After social, e-commerce, group-buying, and the like, venture capitalists had new categories of tech startups to chase in China in 2013.
The new hot verticals are online education, online finance, travel, among others. Mobile, of course, counts. But the businesses on mobile that have been funded are pretty similar those proven ones on desktop; for instance, gaming, advertising, and solutions for developers or enterprises.
While big Chinese Internet companies poured a ton of money into acquisitions and investments, this year was more about complementing their core businesses or strategies. Chinese venture capitalists are on the lookout for new markets or games changers.
There is a revolution in education underway in China — moving to private education and moving online. A wave of education startups raised fundings in the first half of 2013. Some of them, such as 51Talk raised big money in 2013. 51Talk’s take was a $12 million Series B round later in the year.
What’s perceived as good education in China, especially among Chinese young parents, is pretty much about good schools, from kindergarten to universities overseas. The business opportunities entrepreneurs see are in K-12 and preparing kids for studying abroad. Gong Haiyan, founder of dating site Jiayuan, decided to enter the education market starting with an online English-learning site but shifted to a K-12 e-learning platform.
Others that have been funded include education app developers and services with Western models in online education.
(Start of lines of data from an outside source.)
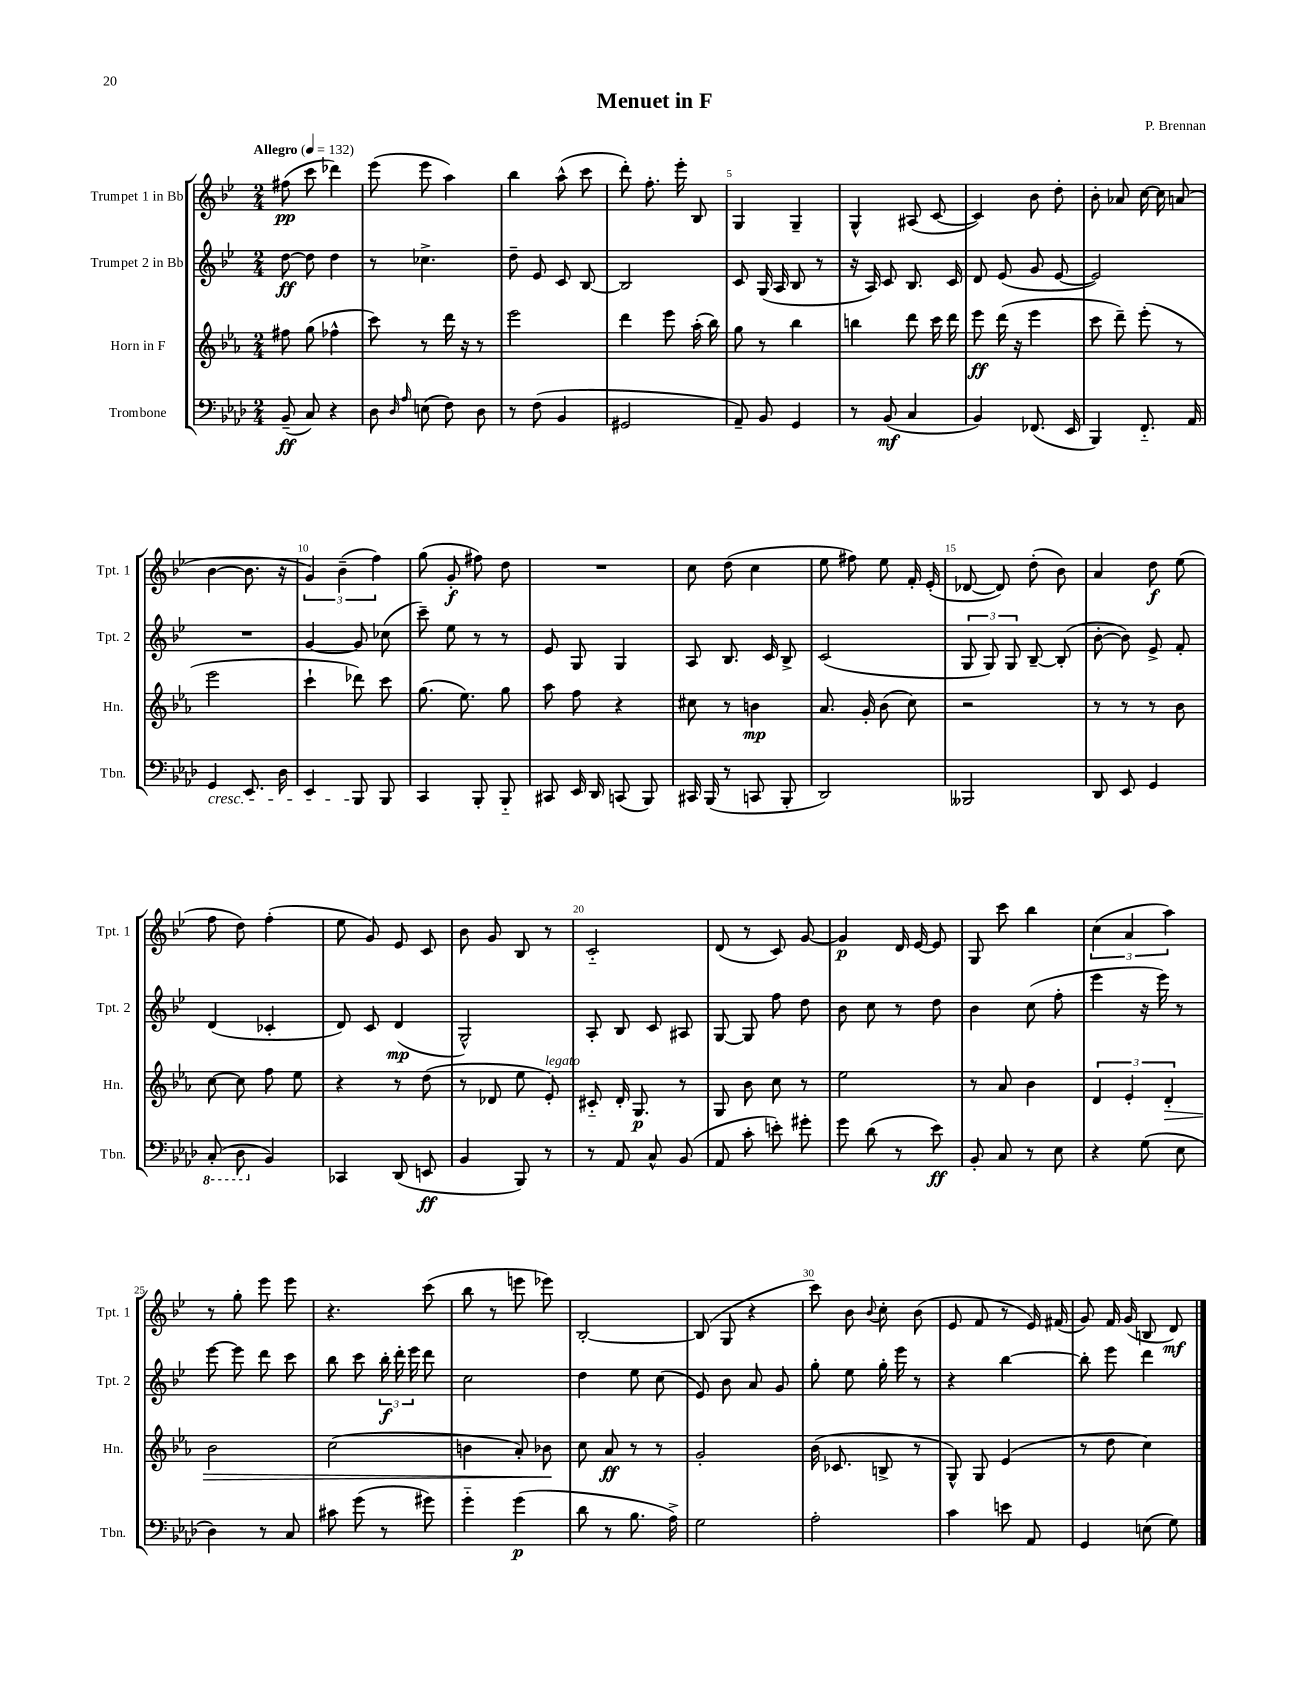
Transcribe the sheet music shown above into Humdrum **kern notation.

**kern	**dynam	**kern	**dynam	**kern	**dynam	**kern	**dynam
*part4	*part4	*part3	*part3	*part2	*part2	*part1	*part1
*staff4	*staff4	*staff3	*staff3	*staff2	*staff2	*staff1	*staff1
*I"Trombone	*	*I"Horn in F	*	*I"Trumpet 2 in Bb	*	*I"Trumpet 1 in Bb	*
*I'Tbn.	*	*I'Hn.	*	*I'Tpt. 2	*	*I'Tpt. 1	*
*clefF4	*	*clefG2	*	*clefG2	*	*clefG2	*
*k[b-e-a-d-]	*	*k[b-e-a-]	*	*k[b-e-]	*	*k[b-e-]	*
*M2/4	*	*M2/4	*	*M2/4	*	*M2/4	*
*MM132	*	*MM132	*	*MM132	*	*MM132	*
=1	=1	=1	=1	=1	=1	=1	=1
!	!	!	!	!	!	!LO:TX:a:B:t=Allegro	!
(8BB-~/	ff	8ff#X\	.	[8dd\	ff	(8ff#X\	pp
8C/)	.	(8gg\	.	8dd\]	.	8ccc\	.
4r	.	4ff-X^^\	.	4dd\	.	4ddd-X\)	.
=2	=2	=2	=2	=2	=2	=2	=2
8D-\	.	8ccc\)	.	8r	.	(8eee-\	.
16qqD-/	.	.	.	.	.	.	.
16qqA-/	.	.	.	.	.	.	.
(8En\	.	8r	.	4.cc-X^\	.	8eee-\	.
8F\)	.	16ddd\	.	.	.	4aa\)	.
.	.	16r	.	.	.	.	.
8D-\	.	8r	.	.	.	.	.
=3	=3	=3	=3	=3	=3	=3	=3
8r	.	2eee-\	.	8dd~\	.	4bb-\	.
(8F\	.	.	.	8e-/	.	.	.
4BB-/	.	.	.	8c/	.	(8aa^^\	.
.	.	.	.	[8B-/	.	8ccc\	.
=4	=4	=4	=4	=4	=4	=4	=4
2GG#X/	.	4ddd\	.	2B-/]	.	8ddd'\)	.
.	.	.	.	.	.	8.ff'\	.
.	.	8eee-\	.	.	.	.	.
.	.	.	.	.	.	16eee-'\	.
.	.	(16aa-'\	.	.	.	8B-/	.
.	.	16bb-\)	.	.	.	.	.
=5	=5	=5	=5	=5	=5	=5	=5
8AA-~/)	.	8gg\	.	8c/	.	4G/	.
8BB-/	.	8r	.	(16G/	.	.	.
.	.	.	.	16A/	.	.	.
4GG/	.	4bb-\	.	8B-/	.	4G~/	.
.	.	.	.	8r	.	.	.
=6	=6	=6	=6	=6	=6	=6	=6
8r	.	4bbn\	.	16r	.	4G^^/	.
.	.	.	.	16A/)	.	.	.
(8BB-/	mf	.	.	8c/	.	.	.
4C/	.	8ddd\	.	8.B-/	.	(8A#X/	.
.	.	16ccc\	.	.	.	[8c/	.
.	.	16ddd\	.	16c/	.	.	.
=7	=7	=7	=7	=7	=7	=7	=7
4BB-/)	.	8eee-\	ff	8d/	.	4c/])	.
.	.	(16ddd\	.	(8e-/	.	.	.
.	.	16r	.	.	.	.	.
(8.FF-X/	.	4eee-\	.	8g/	.	8b-\	.
.	.	.	.	[8e-/	.	8dd'\	.
16EE-/	.	.	.	.	.	.	.
=8	=8	=8	=8	=8	=8	=8	=8
4BBB-/)	.	8ccc\	.	2e-/])	.	8b-'\	.
.	.	8ddd~\)	.	.	.	8a-X/	.
8.FF/	.	(8eee-'\	.	.	.	[16cc\	.
.	.	.	.	.	.	16cc\]	.
.	.	8r	.	.	.	(8an/	.
16AA-/	.	.	.	.	.	.	.
!!LO:LB:g=z
=9	=9	=9	=9	=9	=9	=9	=9
!LO:TX:b:i:t=cresc.	!	!	!	!	!	!	!
4GG/	.	2eee-\	.	2r	.	[4b-\	.
8.EE-/	.	.	.	.	.	8.b-\]	.
16D-\	.	.	.	.	.	16r	.
=10	=10	=10	=10	=10	=10	=10	=10
4EE-/	.	4ccc`\	.	[4g/	.	6g/)	.
.	.	.	.	.	.	(6b-~\	.
8BBB-/	.	8ddd-X\)	.	8g/]	.	.	.
.	.	.	.	.	.	6ff\)	.
8BBB-/	.	8ccc\	.	(8cc-X\	.	.	.
=11	=11	=11	=11	=11	=11	=11	=11
4CC/	.	(8.gg\	.	8ccc~\)	.	(8gg\	.
.	.	.	.	8ee-\	.	8g'/	f
.	.	8.ee-\)	.	.	.	.	.
8BBB-'/	.	.	.	8r	.	8ff#X\)	.
8BBB-/	.	8gg\	.	8r	.	8dd\	.
=12	=12	=12	=12	=12	=12	=12	=12
8CC#X/	.	8aa-\	.	8e-/	.	2r	.
16EE-/	.	8ff\	.	8G/	.	.	.
16DD-/	.	.	.	.	.	.	.
(8CCn/	.	4r	.	4G/	.	.	.
8BBB-/)	.	.	.	.	.	.	.
=13	=13	=13	=13	=13	=13	=13	=13
16CC#X/	.	8cc#X\	.	8A/	.	8cc\	.
(16BBB-/	.	.	.	.	.	.	.
8r	.	8r	.	8.B-/	.	(8dd\	.
8CCn/	.	4bn\	mp	.	.	4cc\	.
.	.	.	.	16c/	.	.	.
8BBB-'/	.	.	.	8B-^/	.	.	.
=14	=14	=14	=14	=14	=14	=14	=14
2DD-/)	.	8.a-/	.	(2c/	.	8ee-\	.
.	.	.	.	.	.	8ff#X\)	.
.	.	16g'/	.	.	.	.	.
.	.	(8b-\	.	.	.	8ee-\	.
.	.	8cc\)	.	.	.	16f'/	.
.	.	.	.	.	.	(16e-'/	.
=15	=15	=15	=15	=15	=15	=15	=15
2BBB--X/	.	2r	.	12G/	.	[8d-X/	.
.	.	.	.	12G/)	.	.	.
.	.	.	.	.	.	8d-/])	.
.	.	.	.	12G/	.	.	.
.	.	.	.	[8B-~/	.	(8dd'\	.
.	.	.	.	(8B-'/]	.	8b-\)	.
=16	=16	=16	=16	=16	=16	=16	=16
8DD-/	.	8r	.	[8b-'\	.	4a/	.
8EE-/	.	8r	.	8b-\])	.	.	.
4GG/	.	8r	.	8e-^/	.	8dd\	f
.	.	8b-\	.	8f'/	.	(8ee-\	.
!!LO:LB:g=z
=17	=17	=17	=17	=17	=17	=17	=17
*8ba	*	*	*	*	*	*	*
(8CC'/	.	[8cc\	.	(4d/	.	8ff\	.
8DD-\	.	8cc\]	.	.	.	8dd\)	.
*X8ba	*	*	*	*	*	*	*
4BB-/)	.	8ff\	.	4c-X'/	.	(4ff'\	.
.	.	8ee-\	.	.	.	.	.
=18	=18	=18	=18	=18	=18	=18	=18
4CC-X/	.	4r	.	8d/)	.	8ee-\	.
.	.	.	.	8c/	.	8g/)	.
(8DD-/	.	8r	.	(4d/	mp	8e-/	.
8EEn/	ff	(8dd\	.	.	.	8c/	.
=19	=19	=19	=19	=19	=19	=19	=19
4BB-/	.	8r	.	2G^^/)	.	8b-\	.
.	.	8d-X/	.	.	.	8g/	.
8BBB-/)	.	8ee-\	.	.	.	8B-/	.
!	!	!LO:TX:a:i:t=legato	!	!	!	!	!
8r	.	8e-'/)	.	.	.	8r	.
=20	=20	=20	=20	=20	=20	=20	=20
8r	.	8c#X/	.	8A'/	.	2c/	.
8AA-/	.	16d'/	.	8B-/	.	.	.
.	.	8.G/	p	.	.	.	.
8C^^/	.	.	.	8c/	.	.	.
(8BB-/	.	8r	.	8A#X/	.	.	.
=21	=21	=21	=21	=21	=21	=21	=21
8AA-/	.	8G/	.	[8G/	.	(8d/	.
8c'\	.	8b-\	.	8G/]	.	8r	.
8en'\)	.	8cc\	.	8ff\	.	8c/)	.
8g#X'\	.	8r	.	8dd\	.	[8g/	.
=22	=22	=22	=22	=22	=22	=22	=22
8g\	.	2ee-\	.	8b-\	.	4g/]	p
(8d-\	.	.	.	8cc\	.	.	.
8r	.	.	.	8r	.	16d/	.
.	.	.	.	.	.	[16e-/	.
8e-\)	ff	.	.	8dd\	.	8e-/]	.
=23	=23	=23	=23	=23	=23	=23	=23
8BB-'/	.	8r	.	4b-\	.	8G/	.
8C/	.	8a-/	.	.	.	8ccc\	.
8r	.	4b-\	.	(8cc\	.	4bb-\	.
8E-\	.	.	.	8ff'\	.	.	.
=24	=24	=24	=24	=24	=24	=24	=24
4r	.	6d/	.	4eee-\	.	(6cc\	.
.	.	6e-'/	.	.	.	6a/	.
(8G\	.	.	.	16r	.	.	.
.	.	.	.	16eee-\)	.	.	.
!	!	!	!LO:HP:b	!	!	!	!
.	.	6d'/	>	.	.	6aa\)	.
8E-\	.	.	.	8r	.	.	.
!!LO:LB:g=z
=25	=25	=25	=25	=25	=25	=25	=25
4D-\)	.	2b-\	.	[8eee-\	.	8r	.
.	.	.	.	8eee-\]	.	8gg'\	.
8r	.	.	.	8ddd\	.	8eee-\	.
8C/	.	.	.	8ccc\	.	8eee-\	.
=26	=26	=26	=26	=26	=26	=26	=26
8c#X\	.	(2cc\	.	8bb-\	.	4.r	.
(8g\	.	.	.	8ccc\	.	.	.
8r	.	.	.	24bb-'\	f	.	.
.	.	.	.	24ddd'\	.	.	.
.	.	.	.	24eee-\	.	.	.
8g#X\)	.	.	.	8ddd\	.	(8ccc\	.
=27	=27	=27	=27	=27	=27	=27	=27
4g\	.	4bn\	.	2cc\	.	8bb-\	.
.	.	.	.	.	.	8r	.
(4g\	p	8a-'/)	.	.	.	8eeen\	.
.	.	8b-X\	.	.	.	8eee-X\)	.
.	.	.	]	.	.	.	.
=28	=28	=28	=28	=28	=28	=28	=28
8d-\	.	8cc\	.	4dd\	.	[2B-'/	.
8r	.	8a-/	ff	.	.	.	.
8.B-\	.	8r	.	8ee-\	.	.	.
.	.	8r	.	(8cc\	.	.	.
16A-^\)	.	.	.	.	.	.	.
=29	=29	=29	=29	=29	=29	=29	=29
2G\	.	2g'/	.	8e-/)	.	(8B-/]	.
.	.	.	.	8b-\	.	8G/	.
.	.	.	.	8a/	.	4r	.
.	.	.	.	8g/	.	.	.
=30	=30	=30	=30	=30	=30	=30	=30
2A-'\	.	(16b-\	.	8gg'\	.	8ccc\)	.
.	.	8.c-X/	.	.	.	.	.
.	.	.	.	8ee-\	.	8b-\	.
.	.	.	.	.	.	8qqb-/	.
.	.	8Bn^/	.	16gg'\	.	8cc'\	.
.	.	.	.	16eee-\	.	.	.
.	.	8r	.	8r	.	(8b-\	.
=31	=31	=31	=31	=31	=31	=31	=31
4c\	.	8G^^/)	.	4r	.	8e-/	.
.	.	8G/	.	.	.	8f/	.
8en\	.	(4e-/	.	[4bb-\	.	8r	.
8AA-/	.	.	.	.	.	16e-/)	.
.	.	.	.	.	.	(16f#X/	.
=32	=32	=32	=32	=32	=32	=32	=32
4GG/	.	8r	.	8bb-'\]	.	8g/)	.
.	.	8dd\	.	8eee-\	.	16f/	.
.	.	.	.	.	.	(16g/	.
(8En\	.	4cc\)	.	4ddd\	.	8Bn/	.
8G\)	.	.	.	.	.	8d/)	mf
==	==	==	==	==	==	==	==
*-	*-	*-	*-	*-	*-	*-	*-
As for online teaching platform, it seems this trend will continue to flourish in 2014.
Big names like Sequoia China and IDG Capital Partners laid eyes on Internet-based finance early on. In 2013, VCs showed interest in personal finance apps (Wacai, Tongbanjie), credit card management apps (Kaniu, 51zhangdan), online financial product aggregation & search (Rong360, 91jinrong), and financial social media (Snowball Finance), among others.
One example is Bitcoin Trading Platform BTC China, which raised $5 million this past year.
Developer-facing services pocketed a lot of funding in this year. That includes mobile data analysis (TalkingData raised a Series A round, while its direct competitor Umeng was acquired by Alibaba), mobile advertising (Youmi announced RMB100 million in new financing), mobile app security (Bangcle raised a Series B), SDK/API developers (social sharing SDK seveloper ShareSDK, voice recognition service Yunzhisheng, Face recognition solution Face++, indoor map Palmap+), and mobile payment (Mobile game payment service Mo9).
As game developers found that it wasn’t so hard to make money from mobile games, it’s no wonder there were so many acquisitions and investments in this sector. Mobile game developer Chukong raised $50 million in a Series D; Game publisher Yodo1 raised $11 million in a Series B; HTML5 game developer UZwan received a Series A; Ejoy secured 100 million Yuan financing; and mobile social game developer Hortor Soft raised a Series A.
Crazy buys in both mobile gaming and web-based gaming include Zhongqingbao, which acquired stakes in two mobile game companies for 440 million Yuan.
It is believed that there’s still a big opportunity in travel markets in and outside China. Startups that have received funds in this year include B2B tourism service 8trip, outbound tourism service Shijiebang, social travel service Mafengwo, travel guide service Tuniu, and hotel app Economy Hotel Manager.
Online to offline lifestyle services
Funded startups in this category are working on housekeeping (Ayibang), online food ordering (Etaoshi, Ele.me), food delivery (Daojia), movie tickets and info (Gewara, Mtime), pet owners (Petta), weddings (591wed), and maternal needs (Spice Moms).